Input rows:
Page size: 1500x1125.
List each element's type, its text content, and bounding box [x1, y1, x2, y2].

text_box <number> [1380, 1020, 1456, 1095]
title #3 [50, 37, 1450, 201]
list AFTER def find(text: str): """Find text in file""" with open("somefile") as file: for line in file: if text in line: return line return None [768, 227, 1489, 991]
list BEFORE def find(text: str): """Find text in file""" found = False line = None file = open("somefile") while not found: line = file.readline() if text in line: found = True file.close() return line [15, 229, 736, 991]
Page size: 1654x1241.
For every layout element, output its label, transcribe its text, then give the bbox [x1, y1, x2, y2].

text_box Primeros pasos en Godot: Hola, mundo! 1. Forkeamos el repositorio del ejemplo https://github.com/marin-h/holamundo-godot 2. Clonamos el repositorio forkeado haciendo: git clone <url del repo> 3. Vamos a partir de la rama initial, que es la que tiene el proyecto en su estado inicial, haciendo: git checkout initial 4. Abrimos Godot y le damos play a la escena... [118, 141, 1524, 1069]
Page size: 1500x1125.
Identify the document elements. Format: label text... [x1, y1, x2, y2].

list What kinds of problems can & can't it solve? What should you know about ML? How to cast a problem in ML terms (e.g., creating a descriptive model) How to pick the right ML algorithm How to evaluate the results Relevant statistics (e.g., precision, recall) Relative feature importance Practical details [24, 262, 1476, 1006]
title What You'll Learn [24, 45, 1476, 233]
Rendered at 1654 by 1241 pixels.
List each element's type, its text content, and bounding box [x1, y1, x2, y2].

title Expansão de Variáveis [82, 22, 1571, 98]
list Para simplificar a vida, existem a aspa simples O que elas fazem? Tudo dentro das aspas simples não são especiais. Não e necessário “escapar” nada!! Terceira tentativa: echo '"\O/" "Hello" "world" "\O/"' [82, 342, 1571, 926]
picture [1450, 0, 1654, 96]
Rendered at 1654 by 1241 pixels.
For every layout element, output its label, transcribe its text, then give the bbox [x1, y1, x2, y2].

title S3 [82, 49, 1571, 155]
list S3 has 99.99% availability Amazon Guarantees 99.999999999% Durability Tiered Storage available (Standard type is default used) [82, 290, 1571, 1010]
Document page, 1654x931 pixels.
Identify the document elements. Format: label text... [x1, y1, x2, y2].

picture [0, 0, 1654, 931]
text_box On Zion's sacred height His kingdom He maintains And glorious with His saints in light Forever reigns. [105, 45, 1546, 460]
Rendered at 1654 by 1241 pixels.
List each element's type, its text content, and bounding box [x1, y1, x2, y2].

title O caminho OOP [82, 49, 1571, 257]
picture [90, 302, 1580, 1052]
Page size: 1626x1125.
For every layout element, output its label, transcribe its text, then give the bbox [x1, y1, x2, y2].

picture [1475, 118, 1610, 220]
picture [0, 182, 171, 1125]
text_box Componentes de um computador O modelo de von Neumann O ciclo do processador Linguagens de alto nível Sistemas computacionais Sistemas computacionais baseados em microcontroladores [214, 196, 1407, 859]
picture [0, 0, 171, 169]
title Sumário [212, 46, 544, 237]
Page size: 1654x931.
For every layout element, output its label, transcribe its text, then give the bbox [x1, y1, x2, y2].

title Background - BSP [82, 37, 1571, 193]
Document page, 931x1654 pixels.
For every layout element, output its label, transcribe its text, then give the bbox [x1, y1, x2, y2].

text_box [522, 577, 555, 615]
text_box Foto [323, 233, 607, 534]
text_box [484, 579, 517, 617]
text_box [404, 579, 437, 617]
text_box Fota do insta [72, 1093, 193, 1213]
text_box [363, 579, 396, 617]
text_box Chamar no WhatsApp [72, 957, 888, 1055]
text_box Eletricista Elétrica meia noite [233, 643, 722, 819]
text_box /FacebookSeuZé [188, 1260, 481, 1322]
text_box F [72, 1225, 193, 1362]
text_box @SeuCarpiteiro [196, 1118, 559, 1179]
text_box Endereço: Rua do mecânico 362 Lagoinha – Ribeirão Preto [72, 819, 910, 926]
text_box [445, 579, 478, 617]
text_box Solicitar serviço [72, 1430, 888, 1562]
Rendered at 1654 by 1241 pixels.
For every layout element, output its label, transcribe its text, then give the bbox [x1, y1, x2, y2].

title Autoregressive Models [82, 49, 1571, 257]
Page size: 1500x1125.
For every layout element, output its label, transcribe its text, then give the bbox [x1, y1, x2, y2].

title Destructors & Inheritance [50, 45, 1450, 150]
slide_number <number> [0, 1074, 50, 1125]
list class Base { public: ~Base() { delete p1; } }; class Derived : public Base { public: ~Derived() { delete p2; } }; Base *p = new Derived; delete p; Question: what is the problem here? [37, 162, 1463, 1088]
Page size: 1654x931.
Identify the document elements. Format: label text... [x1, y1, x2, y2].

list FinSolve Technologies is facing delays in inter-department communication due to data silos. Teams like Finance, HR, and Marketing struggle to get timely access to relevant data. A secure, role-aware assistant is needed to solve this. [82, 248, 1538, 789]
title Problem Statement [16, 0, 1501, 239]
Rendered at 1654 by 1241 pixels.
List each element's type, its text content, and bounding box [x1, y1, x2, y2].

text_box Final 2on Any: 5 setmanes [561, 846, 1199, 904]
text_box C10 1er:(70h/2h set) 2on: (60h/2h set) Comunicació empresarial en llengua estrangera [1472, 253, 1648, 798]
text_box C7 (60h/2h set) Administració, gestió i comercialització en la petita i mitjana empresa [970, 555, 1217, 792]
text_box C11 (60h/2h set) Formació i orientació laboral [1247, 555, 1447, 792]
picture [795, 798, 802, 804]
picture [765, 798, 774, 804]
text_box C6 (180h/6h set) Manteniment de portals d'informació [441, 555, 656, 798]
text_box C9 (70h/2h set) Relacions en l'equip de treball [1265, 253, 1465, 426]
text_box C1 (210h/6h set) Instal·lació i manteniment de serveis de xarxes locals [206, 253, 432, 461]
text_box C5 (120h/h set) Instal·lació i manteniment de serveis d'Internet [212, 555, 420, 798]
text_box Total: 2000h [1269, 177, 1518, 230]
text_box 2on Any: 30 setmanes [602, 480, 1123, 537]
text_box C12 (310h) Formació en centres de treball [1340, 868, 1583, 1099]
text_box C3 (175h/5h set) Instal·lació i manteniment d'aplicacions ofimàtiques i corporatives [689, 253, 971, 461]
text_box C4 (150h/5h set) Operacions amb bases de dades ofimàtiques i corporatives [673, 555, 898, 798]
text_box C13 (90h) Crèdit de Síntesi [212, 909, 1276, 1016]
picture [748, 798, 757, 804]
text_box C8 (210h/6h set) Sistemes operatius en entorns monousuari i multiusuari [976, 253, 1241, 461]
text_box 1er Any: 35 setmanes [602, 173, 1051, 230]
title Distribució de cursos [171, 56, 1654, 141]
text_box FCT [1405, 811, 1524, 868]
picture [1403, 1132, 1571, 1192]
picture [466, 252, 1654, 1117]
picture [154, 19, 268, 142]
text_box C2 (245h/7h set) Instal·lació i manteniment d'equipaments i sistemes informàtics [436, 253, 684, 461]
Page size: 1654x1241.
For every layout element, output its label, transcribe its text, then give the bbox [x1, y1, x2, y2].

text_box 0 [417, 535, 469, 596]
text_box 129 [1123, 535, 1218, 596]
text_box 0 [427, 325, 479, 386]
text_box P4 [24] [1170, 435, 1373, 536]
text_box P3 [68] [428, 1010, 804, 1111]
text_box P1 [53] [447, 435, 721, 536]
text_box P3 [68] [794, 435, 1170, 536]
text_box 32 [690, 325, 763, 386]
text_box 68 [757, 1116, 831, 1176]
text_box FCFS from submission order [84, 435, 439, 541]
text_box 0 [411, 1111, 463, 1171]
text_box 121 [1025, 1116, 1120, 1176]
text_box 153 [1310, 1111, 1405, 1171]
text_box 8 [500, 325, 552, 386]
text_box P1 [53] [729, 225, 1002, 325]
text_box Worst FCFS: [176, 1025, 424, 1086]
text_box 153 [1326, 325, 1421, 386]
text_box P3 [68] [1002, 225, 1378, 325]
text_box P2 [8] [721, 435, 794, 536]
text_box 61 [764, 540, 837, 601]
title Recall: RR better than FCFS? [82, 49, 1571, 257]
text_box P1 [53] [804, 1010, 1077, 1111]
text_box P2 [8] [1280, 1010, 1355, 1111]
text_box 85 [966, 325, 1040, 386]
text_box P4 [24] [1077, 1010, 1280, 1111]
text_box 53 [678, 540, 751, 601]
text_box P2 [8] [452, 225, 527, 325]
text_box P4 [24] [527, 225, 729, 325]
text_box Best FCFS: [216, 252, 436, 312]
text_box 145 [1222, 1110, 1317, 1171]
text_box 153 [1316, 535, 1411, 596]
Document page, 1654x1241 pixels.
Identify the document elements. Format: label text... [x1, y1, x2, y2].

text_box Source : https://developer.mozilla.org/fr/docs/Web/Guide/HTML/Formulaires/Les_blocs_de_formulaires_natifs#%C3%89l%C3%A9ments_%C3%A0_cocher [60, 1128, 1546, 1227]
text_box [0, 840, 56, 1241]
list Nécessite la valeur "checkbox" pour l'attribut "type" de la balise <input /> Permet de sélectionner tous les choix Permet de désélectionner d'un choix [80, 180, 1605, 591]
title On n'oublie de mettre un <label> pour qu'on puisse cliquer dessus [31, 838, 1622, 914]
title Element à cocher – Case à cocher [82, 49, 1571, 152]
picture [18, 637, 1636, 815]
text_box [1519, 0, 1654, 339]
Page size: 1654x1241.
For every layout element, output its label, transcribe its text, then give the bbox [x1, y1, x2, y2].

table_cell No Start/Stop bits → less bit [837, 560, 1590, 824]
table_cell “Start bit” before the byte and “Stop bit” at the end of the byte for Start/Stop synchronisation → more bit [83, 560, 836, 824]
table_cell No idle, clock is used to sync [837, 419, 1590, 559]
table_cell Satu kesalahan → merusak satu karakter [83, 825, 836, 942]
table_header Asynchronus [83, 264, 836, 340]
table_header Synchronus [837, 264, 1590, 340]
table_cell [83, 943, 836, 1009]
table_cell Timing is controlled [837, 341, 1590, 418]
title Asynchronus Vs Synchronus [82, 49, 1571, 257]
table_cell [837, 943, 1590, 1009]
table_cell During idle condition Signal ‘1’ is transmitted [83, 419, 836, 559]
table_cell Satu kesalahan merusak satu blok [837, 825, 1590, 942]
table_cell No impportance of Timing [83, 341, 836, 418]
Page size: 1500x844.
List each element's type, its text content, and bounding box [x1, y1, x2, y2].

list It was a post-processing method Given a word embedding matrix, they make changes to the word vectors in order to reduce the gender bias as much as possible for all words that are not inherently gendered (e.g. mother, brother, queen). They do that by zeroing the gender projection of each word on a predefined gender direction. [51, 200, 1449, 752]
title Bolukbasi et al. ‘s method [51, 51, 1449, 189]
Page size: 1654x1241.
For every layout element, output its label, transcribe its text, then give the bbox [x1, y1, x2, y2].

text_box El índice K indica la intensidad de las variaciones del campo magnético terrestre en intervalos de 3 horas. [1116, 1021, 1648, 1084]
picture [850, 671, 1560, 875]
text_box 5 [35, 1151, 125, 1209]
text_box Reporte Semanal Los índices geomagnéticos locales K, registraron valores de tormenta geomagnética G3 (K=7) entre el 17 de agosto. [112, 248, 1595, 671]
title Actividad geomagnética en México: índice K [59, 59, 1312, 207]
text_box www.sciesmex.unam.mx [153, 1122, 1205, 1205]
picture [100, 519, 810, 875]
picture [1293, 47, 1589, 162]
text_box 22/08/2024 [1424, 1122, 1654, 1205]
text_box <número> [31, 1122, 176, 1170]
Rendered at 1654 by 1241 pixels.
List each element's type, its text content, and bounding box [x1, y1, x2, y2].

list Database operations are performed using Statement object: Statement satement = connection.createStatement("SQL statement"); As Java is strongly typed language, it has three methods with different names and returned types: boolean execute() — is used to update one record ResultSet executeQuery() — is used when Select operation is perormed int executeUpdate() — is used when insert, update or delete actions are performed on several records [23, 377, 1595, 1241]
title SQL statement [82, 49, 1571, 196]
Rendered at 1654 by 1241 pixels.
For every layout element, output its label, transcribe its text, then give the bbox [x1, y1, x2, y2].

Work to be completed:
Could you quote the lines from the one containing "Page size: 1626x1125." through the one containing "text_box Solicitar serviço", including both of those lines?

Exercise result:
Page size: 1626x1125.
For every layout element, output its label, transcribe its text, then give the bbox [x1, y1, x2, y2].

picture [1475, 118, 1610, 220]
picture [0, 182, 171, 1125]
text_box Componentes de um computador O modelo de von Neumann O ciclo do processador Linguagens de alto nível Sistemas computacionais Sistemas computacionais baseados em microcontroladores [214, 196, 1407, 859]
picture [0, 0, 171, 169]
title Sumário [212, 46, 544, 237]
Page size: 1654x931.
For every layout element, output its label, transcribe its text, then give the bbox [x1, y1, x2, y2].

title Background - BSP [82, 37, 1571, 193]
Document page, 931x1654 pixels.
For every layout element, output its label, transcribe its text, then give the bbox [x1, y1, x2, y2].

text_box [522, 577, 555, 615]
text_box Foto [323, 233, 607, 534]
text_box [484, 579, 517, 617]
text_box [404, 579, 437, 617]
text_box Fota do insta [72, 1093, 193, 1213]
text_box [363, 579, 396, 617]
text_box Chamar no WhatsApp [72, 957, 888, 1055]
text_box Eletricista Elétrica meia noite [233, 643, 722, 819]
text_box /FacebookSeuZé [188, 1260, 481, 1322]
text_box F [72, 1225, 193, 1362]
text_box @SeuCarpiteiro [196, 1118, 559, 1179]
text_box Endereço: Rua do mecânico 362 Lagoinha – Ribeirão Preto [72, 819, 910, 926]
text_box [445, 579, 478, 617]
text_box Solicitar serviço [72, 1430, 888, 1562]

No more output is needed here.